Job 1
Reproduce the passage on wind power and grid inertia verbatim, from "The inertia has" to "inertia in Denmark.".
Job 2
Write what follows the final sentence of the passage on wind power and grid inertia.

Passage shown
Today, wind represents a significant amount, among RES, with 168.7 GW total net installed capacity. It is the second largest type of the installed power generation capacity in Europe and is similar to the installed generation capacity from gas installations [
4]. The growth in the installed wind and solar power generation capacity and the subsequent reduction of the conventional power plants (i.e., thermal production units) has already created serious concerns about stability and frequency regulation in the system [
5,
6]. Synchronous generators resist changes in frequency to support the system by releasing kinetic energy into the grid from their mechanical inertia. Nevertheless, wind power plants consist of generators that are connected to the power system through power electronic converters. These converters often deploy control algorithms that isolate the generators’ operation from the system. Consequently, they are not able to offer natural inertia, resulting in a reduction in the system’s inertia.
The challenges with low inertia are well discussed in the literature [
7,
8] but they are seldom quantified. There are several approaches to this problem, where the traditional one is to address the nadir frequency [
9] since that often determines the actions in the grid due to underfrequency. Grid stability is an upcoming challenge due to low levels of inertia in a power system [
8].
The inertia has already started to decrease in Europe, around 20% in the last two decades [
10]. In Denmark inertia has decreased below 50% compared with the inertia presented in 1996. The origin of this can be explained by the massive introduction of wind power. However, wind power can also be a source of inertia [
10]. The authors show that wind power has the potential to cover up to half of the lost inertia in Denmark.

Extracted records
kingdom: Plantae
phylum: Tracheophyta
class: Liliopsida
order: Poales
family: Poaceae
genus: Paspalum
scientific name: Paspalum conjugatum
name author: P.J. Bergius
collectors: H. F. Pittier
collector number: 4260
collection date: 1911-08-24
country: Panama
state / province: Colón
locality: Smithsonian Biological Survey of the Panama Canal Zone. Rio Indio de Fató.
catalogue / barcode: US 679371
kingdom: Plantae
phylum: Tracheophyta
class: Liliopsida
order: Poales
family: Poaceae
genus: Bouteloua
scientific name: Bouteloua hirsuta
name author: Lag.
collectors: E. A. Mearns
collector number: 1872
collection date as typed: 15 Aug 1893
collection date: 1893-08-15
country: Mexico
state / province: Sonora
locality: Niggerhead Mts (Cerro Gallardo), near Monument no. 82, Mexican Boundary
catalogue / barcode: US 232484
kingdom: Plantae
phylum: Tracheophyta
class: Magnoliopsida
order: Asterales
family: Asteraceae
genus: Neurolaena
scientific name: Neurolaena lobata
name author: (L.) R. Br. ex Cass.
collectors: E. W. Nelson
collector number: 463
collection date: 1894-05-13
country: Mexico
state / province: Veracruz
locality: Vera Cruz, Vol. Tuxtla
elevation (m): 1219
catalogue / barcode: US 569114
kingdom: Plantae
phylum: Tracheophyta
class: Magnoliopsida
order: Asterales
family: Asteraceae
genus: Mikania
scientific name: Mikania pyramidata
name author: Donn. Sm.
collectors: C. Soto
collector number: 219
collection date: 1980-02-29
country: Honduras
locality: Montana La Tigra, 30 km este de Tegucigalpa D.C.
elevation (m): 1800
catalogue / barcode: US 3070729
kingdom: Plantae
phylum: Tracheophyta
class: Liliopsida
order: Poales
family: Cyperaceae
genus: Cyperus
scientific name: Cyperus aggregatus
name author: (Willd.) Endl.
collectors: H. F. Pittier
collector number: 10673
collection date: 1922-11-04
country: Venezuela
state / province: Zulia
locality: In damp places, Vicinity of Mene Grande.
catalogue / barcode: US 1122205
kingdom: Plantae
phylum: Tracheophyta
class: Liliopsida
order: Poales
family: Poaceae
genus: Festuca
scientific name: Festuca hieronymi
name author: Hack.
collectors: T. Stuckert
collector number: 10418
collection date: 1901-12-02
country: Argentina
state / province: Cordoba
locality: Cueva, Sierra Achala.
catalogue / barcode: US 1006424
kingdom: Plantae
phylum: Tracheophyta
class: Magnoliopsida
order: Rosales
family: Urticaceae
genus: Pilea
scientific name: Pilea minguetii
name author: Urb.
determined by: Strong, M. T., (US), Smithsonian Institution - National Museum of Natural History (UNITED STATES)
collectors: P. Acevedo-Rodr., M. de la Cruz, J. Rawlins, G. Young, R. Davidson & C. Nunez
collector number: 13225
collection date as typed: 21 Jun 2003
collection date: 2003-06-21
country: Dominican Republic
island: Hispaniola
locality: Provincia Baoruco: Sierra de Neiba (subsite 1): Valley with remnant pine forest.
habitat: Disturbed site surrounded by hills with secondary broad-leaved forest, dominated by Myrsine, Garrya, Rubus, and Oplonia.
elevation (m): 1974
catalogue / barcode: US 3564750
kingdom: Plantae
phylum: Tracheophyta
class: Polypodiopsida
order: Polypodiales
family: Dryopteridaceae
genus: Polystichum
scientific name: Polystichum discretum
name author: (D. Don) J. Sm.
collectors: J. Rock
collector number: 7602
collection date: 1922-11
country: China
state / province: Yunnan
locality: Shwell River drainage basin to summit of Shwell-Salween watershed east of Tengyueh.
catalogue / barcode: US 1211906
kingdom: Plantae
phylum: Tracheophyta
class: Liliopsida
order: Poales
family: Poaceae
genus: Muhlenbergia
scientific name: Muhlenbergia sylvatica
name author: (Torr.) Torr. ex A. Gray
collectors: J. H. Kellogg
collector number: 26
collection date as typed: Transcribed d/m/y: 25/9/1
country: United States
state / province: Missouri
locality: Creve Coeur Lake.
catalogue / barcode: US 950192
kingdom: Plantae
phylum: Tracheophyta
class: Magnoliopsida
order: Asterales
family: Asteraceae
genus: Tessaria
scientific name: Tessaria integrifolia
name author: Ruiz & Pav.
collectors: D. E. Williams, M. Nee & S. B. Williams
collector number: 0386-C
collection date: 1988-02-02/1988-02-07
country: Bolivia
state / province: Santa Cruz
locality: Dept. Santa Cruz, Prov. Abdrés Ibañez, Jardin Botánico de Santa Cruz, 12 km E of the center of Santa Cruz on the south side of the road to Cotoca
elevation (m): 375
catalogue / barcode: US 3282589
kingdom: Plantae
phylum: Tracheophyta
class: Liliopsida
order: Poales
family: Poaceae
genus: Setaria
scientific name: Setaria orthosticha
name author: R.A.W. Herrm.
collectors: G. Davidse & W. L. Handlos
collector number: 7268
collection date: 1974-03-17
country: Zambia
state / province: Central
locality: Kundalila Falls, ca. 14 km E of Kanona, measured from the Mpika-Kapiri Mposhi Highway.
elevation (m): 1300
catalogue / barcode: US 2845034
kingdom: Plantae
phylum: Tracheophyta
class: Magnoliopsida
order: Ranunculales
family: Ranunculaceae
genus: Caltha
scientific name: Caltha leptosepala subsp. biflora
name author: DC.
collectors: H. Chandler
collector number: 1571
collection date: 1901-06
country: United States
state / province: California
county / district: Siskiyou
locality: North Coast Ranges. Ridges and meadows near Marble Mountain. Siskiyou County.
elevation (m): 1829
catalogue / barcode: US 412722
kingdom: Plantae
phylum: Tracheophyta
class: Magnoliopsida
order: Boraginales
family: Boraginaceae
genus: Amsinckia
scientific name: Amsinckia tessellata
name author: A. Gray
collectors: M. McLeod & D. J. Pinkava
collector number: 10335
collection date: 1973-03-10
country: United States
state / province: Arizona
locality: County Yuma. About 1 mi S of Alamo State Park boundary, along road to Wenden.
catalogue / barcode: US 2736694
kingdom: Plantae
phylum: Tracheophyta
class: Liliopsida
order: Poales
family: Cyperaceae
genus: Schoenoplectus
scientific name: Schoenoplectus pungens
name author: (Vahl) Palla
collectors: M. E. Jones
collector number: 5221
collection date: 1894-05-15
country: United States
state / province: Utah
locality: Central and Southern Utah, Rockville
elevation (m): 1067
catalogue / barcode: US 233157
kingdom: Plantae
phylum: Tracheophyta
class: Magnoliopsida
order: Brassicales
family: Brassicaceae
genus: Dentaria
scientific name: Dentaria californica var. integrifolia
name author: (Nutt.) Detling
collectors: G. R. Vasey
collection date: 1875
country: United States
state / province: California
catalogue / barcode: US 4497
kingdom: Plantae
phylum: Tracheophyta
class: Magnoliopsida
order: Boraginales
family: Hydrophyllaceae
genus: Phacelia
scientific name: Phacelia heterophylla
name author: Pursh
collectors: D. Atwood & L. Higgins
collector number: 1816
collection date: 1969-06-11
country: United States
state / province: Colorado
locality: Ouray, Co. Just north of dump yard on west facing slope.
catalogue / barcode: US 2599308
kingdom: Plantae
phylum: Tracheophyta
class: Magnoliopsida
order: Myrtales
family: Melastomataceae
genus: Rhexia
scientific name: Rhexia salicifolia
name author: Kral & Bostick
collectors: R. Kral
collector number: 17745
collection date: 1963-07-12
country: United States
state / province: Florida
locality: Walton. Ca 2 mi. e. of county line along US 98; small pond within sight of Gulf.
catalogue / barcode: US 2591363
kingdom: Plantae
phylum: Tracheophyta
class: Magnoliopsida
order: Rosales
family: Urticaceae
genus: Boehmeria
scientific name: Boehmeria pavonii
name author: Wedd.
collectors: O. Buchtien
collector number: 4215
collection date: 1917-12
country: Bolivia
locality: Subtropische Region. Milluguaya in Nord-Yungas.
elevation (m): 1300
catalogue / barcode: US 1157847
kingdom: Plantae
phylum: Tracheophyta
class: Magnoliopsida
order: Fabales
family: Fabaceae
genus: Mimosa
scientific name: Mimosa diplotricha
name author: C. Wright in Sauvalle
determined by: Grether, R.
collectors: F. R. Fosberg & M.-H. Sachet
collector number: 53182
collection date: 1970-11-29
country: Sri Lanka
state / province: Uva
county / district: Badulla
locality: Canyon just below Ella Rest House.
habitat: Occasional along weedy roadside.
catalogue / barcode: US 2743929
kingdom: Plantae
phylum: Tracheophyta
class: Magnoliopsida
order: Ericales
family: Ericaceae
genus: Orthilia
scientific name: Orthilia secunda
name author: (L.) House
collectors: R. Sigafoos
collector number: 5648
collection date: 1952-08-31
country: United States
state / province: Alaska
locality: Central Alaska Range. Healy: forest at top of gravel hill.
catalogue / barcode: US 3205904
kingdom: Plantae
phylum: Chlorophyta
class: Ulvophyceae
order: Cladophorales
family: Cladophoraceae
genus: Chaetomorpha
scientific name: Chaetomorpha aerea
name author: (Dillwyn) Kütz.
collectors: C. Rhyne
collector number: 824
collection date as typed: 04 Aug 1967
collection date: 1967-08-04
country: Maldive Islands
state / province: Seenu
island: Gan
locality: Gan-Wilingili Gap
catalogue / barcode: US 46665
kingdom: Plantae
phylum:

Response 1
The inertia has already started to decrease in Europe, around 20% in the last two decades [
10]. In Denmark inertia has decreased below 50% compared with the inertia presented in 1996. The origin of this can be explained by the massive introduction of wind power. However, wind power can also be a source of inertia [
10]. The authors show that wind power has the potential to cover up to half of the lost inertia in Denmark.

Response 2
In [
11], the French situation has been studied in detail. It has been found that there is a risk for the French system to fall out of boundary sometimes between 2020 and 2040 and can only be recovered with the massive introduction of nuclear power. In [
12] it is shown that already in 2025 the lack of inertia will cause a curtailment in the Nordic system even if the impact only will be minor. The need for inertia in the Nordic system has also been studied in [
9], where it was also found that additional inertia will be needed. In some extreme cases, the system inertia needs to be five times as high as it would be during business as usual. The author in [
9] also identified that during low load situations there will be an extra challenge, which probably cannot be met by the current system. In [
13] ENTSO-E provides guidance for national implementation, on emulated inertia aspects in power systems with high penetration of RES. Particularly, it focuses on the performance requirements of the emulated inertia from a functional perspective, regarding two major objectives, the limitation of the system’s initial rate of change of frequency (RoCoF) and the limitation of the lower/higher nadir of the frequency.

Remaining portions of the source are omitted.